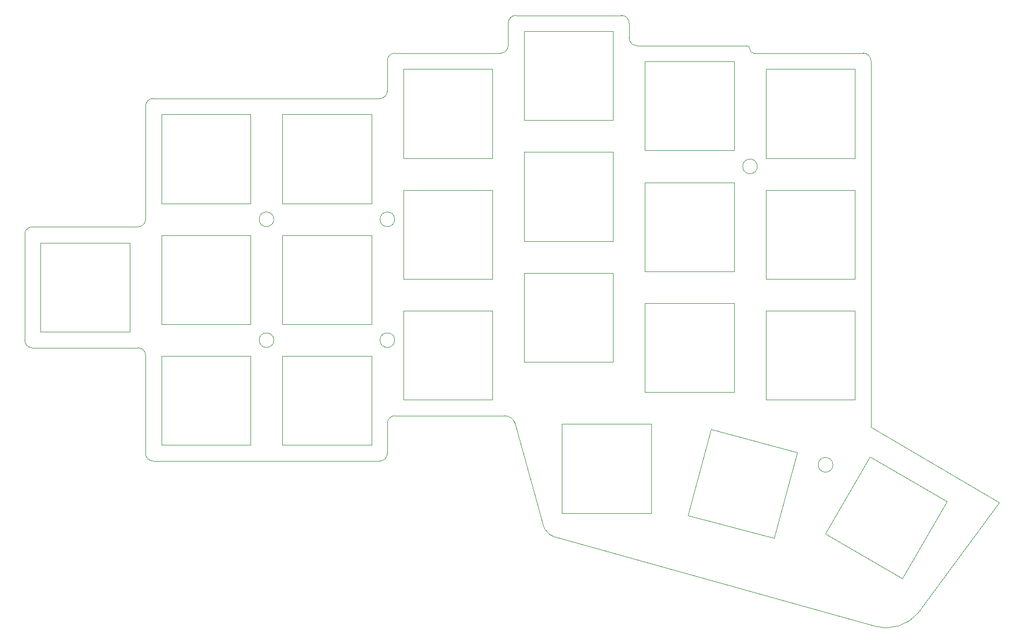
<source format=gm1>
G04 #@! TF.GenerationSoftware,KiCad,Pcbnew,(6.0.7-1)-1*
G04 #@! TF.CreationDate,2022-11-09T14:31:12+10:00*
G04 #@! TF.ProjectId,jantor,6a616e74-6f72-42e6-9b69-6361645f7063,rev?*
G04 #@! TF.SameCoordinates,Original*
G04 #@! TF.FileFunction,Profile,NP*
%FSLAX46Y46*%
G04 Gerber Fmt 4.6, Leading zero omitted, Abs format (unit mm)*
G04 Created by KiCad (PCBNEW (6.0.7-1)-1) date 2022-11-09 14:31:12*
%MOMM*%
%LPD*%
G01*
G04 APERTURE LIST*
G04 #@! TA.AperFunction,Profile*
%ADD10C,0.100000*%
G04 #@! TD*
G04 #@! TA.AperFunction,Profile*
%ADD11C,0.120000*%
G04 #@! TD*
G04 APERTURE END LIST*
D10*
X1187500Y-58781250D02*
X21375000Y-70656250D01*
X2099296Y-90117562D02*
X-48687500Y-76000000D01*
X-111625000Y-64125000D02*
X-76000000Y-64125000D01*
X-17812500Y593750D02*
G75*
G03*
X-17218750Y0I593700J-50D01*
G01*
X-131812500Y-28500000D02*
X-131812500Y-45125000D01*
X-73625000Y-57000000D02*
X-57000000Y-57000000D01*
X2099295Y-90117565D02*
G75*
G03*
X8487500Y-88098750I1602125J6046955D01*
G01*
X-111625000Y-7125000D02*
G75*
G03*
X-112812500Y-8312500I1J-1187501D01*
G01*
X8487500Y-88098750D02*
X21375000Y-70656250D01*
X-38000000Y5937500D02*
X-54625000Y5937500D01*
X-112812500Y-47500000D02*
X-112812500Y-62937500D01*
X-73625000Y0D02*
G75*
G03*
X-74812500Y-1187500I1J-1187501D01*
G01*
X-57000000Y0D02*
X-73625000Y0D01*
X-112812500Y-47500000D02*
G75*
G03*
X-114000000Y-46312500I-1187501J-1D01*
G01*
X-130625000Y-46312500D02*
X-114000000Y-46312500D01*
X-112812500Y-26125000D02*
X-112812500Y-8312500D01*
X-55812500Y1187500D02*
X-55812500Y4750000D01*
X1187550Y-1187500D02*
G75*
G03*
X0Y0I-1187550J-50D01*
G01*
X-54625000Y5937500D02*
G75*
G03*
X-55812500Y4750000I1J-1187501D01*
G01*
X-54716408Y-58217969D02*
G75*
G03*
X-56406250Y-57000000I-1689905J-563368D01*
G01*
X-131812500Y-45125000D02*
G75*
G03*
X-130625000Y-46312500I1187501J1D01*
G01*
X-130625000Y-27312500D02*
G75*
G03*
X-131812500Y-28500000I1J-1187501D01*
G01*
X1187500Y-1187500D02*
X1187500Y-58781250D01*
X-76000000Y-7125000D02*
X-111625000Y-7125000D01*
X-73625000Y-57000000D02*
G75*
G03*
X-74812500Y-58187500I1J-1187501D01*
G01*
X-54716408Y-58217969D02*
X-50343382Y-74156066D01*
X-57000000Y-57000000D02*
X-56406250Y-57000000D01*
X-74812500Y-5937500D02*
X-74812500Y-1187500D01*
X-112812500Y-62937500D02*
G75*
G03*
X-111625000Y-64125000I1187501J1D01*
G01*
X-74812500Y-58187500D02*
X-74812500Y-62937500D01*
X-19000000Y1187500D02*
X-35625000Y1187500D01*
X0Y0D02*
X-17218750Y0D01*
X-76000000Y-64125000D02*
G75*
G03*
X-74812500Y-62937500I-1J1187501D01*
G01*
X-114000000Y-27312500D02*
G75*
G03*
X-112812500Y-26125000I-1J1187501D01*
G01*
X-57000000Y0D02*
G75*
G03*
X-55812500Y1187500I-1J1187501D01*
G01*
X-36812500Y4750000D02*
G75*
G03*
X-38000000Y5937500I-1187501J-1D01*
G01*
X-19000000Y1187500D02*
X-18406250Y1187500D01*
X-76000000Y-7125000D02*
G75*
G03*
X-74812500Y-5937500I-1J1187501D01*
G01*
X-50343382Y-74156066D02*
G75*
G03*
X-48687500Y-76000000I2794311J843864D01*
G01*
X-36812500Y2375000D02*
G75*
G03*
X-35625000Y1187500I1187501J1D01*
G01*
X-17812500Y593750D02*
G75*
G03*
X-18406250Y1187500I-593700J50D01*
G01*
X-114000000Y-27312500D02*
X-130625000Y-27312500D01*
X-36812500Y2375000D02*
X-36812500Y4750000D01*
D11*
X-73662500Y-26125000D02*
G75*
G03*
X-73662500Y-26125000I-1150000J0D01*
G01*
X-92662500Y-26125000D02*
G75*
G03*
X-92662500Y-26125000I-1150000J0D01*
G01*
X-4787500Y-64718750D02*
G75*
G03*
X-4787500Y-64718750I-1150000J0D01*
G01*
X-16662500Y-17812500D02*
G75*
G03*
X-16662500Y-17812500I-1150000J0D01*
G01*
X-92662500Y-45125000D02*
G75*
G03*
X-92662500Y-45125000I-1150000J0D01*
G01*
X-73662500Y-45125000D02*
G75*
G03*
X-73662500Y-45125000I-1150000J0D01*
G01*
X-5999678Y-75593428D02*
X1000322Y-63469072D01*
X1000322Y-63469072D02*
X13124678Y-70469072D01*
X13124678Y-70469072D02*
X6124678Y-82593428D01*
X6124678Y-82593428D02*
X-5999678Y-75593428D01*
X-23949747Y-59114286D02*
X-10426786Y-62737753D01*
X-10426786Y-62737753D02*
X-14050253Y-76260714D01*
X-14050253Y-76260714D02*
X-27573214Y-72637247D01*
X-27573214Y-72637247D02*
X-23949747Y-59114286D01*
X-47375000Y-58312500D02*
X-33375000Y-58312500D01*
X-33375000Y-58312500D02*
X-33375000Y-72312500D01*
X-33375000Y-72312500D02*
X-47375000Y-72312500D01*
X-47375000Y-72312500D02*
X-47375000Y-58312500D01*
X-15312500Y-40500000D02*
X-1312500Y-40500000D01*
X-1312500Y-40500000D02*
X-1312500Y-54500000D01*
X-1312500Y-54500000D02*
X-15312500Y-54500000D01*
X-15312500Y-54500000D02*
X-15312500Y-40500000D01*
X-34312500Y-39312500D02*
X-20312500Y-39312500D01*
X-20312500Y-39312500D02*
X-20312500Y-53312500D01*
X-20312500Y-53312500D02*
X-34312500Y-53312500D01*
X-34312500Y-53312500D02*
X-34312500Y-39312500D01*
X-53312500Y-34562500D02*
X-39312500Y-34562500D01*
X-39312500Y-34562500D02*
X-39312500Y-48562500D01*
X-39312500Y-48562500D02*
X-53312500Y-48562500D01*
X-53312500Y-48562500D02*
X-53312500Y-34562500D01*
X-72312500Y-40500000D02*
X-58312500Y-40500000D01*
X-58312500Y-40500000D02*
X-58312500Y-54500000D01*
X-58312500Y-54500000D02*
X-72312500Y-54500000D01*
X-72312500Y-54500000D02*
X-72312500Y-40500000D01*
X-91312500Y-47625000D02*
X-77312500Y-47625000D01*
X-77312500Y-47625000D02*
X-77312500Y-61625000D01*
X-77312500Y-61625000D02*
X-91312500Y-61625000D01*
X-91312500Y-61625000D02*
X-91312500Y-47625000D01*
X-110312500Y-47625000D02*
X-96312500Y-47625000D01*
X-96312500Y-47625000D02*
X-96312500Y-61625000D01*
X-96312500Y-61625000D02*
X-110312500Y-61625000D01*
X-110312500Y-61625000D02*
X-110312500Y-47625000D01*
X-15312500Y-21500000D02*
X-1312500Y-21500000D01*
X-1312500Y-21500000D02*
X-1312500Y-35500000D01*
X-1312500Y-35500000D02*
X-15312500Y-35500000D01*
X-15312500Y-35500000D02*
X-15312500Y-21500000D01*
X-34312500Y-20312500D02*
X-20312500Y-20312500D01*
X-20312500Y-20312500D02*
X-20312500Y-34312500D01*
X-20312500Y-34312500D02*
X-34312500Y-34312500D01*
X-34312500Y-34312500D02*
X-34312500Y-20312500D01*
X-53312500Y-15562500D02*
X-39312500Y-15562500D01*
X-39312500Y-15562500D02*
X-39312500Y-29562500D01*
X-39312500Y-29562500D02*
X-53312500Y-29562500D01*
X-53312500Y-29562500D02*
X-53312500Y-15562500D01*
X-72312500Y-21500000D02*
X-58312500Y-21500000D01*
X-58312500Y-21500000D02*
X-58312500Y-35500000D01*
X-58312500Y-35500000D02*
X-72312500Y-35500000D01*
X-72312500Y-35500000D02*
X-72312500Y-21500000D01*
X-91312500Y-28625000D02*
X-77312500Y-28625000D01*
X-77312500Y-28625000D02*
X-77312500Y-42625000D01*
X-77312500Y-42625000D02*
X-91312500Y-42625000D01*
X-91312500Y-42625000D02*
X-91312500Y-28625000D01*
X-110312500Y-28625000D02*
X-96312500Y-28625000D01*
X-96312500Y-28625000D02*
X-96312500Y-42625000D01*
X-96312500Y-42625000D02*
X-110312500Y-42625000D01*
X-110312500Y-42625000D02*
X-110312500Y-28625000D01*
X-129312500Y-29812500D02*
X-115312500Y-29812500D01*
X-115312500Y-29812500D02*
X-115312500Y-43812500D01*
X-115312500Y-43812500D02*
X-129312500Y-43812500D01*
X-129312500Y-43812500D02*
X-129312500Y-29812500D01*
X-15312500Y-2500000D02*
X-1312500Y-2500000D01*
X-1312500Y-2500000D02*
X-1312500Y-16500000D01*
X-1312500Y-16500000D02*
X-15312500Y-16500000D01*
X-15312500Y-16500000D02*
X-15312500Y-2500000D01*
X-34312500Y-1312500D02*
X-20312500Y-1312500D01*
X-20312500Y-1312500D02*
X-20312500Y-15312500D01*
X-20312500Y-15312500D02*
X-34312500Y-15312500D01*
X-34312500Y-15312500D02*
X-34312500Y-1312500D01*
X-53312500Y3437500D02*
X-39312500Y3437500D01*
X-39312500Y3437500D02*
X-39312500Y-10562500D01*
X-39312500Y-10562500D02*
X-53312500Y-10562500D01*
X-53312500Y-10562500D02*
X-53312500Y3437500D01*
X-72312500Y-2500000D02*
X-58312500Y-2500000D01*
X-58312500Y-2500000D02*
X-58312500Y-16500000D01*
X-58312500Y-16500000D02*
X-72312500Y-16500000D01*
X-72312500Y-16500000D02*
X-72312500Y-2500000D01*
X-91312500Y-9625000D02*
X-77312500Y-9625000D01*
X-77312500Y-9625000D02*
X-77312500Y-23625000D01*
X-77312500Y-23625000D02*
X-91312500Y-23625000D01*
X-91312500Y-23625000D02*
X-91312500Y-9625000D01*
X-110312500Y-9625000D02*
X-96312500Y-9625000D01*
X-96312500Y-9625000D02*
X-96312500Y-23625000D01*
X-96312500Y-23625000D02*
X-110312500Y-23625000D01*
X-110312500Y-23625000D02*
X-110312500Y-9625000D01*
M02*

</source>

About this task :: The reply should consist only of the lines from the top of the material above through the line with "G04 #@! TF.SameCoordinates,Original*", printed exactly, pictures omitted.

Task result ::
<source format=gm1>
G04 #@! TF.GenerationSoftware,KiCad,Pcbnew,(6.0.7-1)-1*
G04 #@! TF.CreationDate,2022-11-09T14:31:12+10:00*
G04 #@! TF.ProjectId,jantor,6a616e74-6f72-42e6-9b69-6361645f7063,rev?*
G04 #@! TF.SameCoordinates,Original*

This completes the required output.